===== Document passage =====
Tesla Sales in China Slump as Competition Intensifies

Tesla sales in China, the world’s largest car market, rose in 2022 but slumped in December as domestic manufacturers gained ground, according to data published Thursday.

The company sold around 56,000 cars in China last month, a decline of more than 20 percent from a year earlier, and nearly 45 percent from the previous month. For the full year, Tesla’s Chinese sales rose 50 percent, according to data published by the China Passenger Car Association.

China accounts for roughly 40 percent of Tesla’s sales. Concern about the carmaker’s performance there has been a significant factor in the precipitous decline of Tesla shares. The company’s stock was down about 5 percent on Thursday morning.

Tesla is facing increasingly stiff competition from Chinese automakers like BYD, which sells well-regarded cars at lower prices and is the No. 1 electric vehicle brand.

China is considered key to Tesla’s global ambitions. In contrast to the United States and Europe, overall auto sales are still rising because many people do not own cars, or own just one vehicle. The Chinese government has heavily promoted electric vehicle ownership as a solution to urban air pollution, though it has slashed subsidies recently.

“When you are not active in the largest market in the world, you are nowhere,” Axel Schmidt, a senior managing director at Accenture who oversees the consulting firm’s automotive division, said before publication of the sales figures.
===== Data supplied =====
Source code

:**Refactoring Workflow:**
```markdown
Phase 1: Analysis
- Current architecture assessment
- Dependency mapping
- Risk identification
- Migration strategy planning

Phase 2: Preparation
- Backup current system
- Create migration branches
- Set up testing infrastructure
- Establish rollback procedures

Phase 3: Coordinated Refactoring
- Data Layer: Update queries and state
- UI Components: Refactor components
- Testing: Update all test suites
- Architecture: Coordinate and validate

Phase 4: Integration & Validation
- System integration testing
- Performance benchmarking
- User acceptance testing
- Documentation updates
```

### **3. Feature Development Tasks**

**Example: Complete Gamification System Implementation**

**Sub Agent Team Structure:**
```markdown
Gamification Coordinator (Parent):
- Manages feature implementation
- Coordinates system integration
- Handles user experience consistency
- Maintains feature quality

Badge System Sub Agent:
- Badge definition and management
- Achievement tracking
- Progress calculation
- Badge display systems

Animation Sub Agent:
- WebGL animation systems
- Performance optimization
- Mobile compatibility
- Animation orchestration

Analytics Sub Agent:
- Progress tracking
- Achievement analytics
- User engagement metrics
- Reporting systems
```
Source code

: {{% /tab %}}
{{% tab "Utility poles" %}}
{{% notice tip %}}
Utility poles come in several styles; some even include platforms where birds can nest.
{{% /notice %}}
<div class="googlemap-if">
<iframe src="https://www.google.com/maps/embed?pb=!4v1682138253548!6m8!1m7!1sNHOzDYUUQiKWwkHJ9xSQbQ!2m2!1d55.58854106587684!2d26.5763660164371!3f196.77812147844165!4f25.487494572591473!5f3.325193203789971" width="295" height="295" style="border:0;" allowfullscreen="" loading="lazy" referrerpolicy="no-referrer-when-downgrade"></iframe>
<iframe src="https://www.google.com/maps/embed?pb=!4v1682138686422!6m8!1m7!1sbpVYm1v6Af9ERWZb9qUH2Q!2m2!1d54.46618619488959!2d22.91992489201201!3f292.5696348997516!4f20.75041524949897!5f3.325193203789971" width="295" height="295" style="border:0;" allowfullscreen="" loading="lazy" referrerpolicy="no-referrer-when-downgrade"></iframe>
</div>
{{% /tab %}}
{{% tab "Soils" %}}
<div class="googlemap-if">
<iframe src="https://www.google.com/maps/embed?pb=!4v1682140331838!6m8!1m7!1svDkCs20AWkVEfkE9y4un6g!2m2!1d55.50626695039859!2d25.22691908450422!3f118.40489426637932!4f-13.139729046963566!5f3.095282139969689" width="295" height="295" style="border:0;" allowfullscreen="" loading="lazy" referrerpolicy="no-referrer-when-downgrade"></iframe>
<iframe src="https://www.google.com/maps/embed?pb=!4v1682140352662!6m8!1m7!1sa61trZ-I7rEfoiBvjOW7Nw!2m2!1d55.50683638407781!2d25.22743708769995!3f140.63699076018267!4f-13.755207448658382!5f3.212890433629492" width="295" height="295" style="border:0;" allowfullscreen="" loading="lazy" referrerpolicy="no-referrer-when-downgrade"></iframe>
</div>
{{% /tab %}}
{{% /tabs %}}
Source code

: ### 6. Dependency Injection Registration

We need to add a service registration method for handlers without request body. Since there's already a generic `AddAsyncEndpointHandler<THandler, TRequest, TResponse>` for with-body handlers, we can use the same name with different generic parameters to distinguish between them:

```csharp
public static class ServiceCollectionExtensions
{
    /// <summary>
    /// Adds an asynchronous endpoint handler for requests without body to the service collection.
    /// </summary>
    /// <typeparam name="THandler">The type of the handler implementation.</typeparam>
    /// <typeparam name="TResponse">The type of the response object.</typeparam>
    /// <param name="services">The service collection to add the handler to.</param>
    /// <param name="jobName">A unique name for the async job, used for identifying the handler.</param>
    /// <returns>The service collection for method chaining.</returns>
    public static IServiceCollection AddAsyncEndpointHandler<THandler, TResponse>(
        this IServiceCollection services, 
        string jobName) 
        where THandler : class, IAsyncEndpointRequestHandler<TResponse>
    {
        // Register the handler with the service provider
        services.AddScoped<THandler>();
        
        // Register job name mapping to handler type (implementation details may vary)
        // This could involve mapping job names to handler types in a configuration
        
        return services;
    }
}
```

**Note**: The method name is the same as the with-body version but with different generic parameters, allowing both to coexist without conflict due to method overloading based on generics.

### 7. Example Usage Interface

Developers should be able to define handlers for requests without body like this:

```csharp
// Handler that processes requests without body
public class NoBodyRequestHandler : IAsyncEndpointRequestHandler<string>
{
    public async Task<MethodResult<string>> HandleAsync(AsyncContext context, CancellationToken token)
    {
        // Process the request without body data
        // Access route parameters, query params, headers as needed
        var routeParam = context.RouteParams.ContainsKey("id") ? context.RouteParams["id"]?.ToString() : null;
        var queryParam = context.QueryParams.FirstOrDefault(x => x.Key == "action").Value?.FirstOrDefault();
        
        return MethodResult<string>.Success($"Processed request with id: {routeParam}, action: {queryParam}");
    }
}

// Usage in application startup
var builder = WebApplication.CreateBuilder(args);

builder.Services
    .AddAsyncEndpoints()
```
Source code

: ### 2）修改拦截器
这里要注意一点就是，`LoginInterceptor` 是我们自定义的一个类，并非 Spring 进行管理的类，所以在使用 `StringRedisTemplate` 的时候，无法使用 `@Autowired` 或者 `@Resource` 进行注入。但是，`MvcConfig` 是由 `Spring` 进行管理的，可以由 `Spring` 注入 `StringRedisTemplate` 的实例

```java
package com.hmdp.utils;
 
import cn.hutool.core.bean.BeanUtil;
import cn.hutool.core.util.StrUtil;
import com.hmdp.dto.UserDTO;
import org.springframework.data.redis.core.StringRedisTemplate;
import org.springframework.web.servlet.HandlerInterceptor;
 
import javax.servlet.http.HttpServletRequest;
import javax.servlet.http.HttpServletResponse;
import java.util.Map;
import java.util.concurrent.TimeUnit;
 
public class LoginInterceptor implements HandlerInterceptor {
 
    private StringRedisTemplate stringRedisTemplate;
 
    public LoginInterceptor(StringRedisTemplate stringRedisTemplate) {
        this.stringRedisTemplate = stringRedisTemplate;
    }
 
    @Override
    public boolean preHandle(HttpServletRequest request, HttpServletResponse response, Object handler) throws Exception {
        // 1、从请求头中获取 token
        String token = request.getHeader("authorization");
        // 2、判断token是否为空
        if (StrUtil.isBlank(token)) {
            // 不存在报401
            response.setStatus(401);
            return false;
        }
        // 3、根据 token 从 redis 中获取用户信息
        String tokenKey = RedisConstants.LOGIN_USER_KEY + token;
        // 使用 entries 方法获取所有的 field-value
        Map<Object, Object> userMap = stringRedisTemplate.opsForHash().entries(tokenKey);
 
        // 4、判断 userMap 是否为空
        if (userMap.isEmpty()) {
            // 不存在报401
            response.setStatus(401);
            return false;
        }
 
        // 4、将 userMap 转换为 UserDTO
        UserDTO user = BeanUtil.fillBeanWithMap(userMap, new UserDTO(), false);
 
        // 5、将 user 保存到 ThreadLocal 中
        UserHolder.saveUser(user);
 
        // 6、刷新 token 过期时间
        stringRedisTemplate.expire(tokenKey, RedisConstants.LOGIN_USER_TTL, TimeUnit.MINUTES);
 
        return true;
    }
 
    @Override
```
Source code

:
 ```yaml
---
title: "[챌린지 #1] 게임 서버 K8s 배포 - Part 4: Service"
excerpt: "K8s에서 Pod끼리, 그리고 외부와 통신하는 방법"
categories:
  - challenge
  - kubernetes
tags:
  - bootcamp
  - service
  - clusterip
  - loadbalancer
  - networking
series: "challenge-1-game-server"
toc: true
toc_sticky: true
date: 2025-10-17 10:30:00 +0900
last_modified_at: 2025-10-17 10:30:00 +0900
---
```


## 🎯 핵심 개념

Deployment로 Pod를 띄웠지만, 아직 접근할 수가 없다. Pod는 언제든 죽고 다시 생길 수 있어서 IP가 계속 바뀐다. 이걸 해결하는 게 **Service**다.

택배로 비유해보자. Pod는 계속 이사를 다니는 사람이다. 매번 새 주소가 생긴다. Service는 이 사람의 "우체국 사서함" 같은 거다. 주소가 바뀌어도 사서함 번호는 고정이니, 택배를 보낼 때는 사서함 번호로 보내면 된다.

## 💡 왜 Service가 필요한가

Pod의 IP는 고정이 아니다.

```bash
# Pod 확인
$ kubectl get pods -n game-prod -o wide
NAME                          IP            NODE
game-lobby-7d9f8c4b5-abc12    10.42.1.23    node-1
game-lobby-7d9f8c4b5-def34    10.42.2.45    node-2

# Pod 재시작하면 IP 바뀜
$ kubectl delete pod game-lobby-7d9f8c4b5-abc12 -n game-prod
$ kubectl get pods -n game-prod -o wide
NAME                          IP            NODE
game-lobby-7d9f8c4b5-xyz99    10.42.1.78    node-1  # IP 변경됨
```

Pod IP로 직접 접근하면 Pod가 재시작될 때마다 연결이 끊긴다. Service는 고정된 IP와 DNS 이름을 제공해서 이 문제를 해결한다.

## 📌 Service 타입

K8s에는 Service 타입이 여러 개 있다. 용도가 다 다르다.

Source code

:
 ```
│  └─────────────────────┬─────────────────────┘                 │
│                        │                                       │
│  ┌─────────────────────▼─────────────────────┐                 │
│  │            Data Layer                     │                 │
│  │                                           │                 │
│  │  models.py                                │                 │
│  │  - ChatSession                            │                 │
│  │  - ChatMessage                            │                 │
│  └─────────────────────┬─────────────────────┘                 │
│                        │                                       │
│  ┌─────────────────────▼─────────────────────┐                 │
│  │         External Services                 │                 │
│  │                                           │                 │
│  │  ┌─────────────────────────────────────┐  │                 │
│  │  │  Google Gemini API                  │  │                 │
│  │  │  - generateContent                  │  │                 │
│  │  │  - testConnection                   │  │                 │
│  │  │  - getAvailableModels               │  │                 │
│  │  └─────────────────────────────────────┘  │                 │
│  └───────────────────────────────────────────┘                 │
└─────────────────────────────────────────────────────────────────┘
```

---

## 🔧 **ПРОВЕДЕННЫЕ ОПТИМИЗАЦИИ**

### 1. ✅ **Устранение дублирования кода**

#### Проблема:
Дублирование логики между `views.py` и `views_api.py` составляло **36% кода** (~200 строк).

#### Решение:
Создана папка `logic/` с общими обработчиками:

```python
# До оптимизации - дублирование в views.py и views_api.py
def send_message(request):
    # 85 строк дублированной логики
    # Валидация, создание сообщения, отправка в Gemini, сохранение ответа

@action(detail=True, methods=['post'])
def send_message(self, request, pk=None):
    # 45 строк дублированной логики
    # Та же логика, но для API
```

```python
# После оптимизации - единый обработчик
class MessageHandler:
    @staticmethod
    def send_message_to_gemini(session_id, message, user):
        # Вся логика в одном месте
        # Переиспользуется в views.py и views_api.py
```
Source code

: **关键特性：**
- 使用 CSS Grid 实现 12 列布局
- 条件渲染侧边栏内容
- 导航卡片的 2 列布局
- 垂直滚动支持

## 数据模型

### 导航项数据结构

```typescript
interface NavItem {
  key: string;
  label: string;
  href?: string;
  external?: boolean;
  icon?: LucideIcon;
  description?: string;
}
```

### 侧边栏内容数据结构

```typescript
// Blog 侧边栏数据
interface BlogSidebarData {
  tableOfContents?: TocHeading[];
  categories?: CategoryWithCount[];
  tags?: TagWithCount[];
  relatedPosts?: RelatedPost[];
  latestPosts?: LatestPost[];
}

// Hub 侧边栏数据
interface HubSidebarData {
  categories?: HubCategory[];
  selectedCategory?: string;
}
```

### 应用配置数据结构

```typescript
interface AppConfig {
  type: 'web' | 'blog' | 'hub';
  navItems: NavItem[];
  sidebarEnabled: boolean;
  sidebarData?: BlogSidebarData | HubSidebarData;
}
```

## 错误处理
=====
Assigned task 1: In the article on Tesla's sales in China, roughly what share of Tesla's sales comes from China?
Assigned task 2: Translate this sentence from the article on Tesla's sales in China into Spanish: "China is considered key to Tesla’s global ambitions."
Assigned task 3: Go on with the article on Tesla's sales in China from the point where it stops.

Exercise output 1: Roughly 40 percent.

Exercise output 2: China se considera clave para las ambiciones globales de Tesla.

Exercise output 3:
Tesla’s factory in Shanghai is considered one of the company’s most efficient plants and supplies cars to Europe and other parts of Asia in addition to China. The factory was forced to shut down repeatedly during 2022 because of supply chain problems and pandemic lockdowns.

There have also been signs that Tesla was suffering from softening demand for its products in China. The company has cut prices for its vehicles and advertises on its website that vehicles can be delivered in as little as a week, in contrast to wait times of months last year.

Elon Musk, the chief executive of Tesla, has courted the Chinese government, suggesting, for example, that Taiwan become a special administrative zone of China as a way of ceding more control to Beijing. Still, analysts say that Tesla could be vulnerable to political tension between the United States and China.

“The major worry now overhead for Tesla is that the demand story especially out of China is showing heavy cracks in the armor at a time that E.V. competition is steadily increasing,” Daniel Ives, an analyst at Wedbush Securities, said in a note to clients on Wednesday.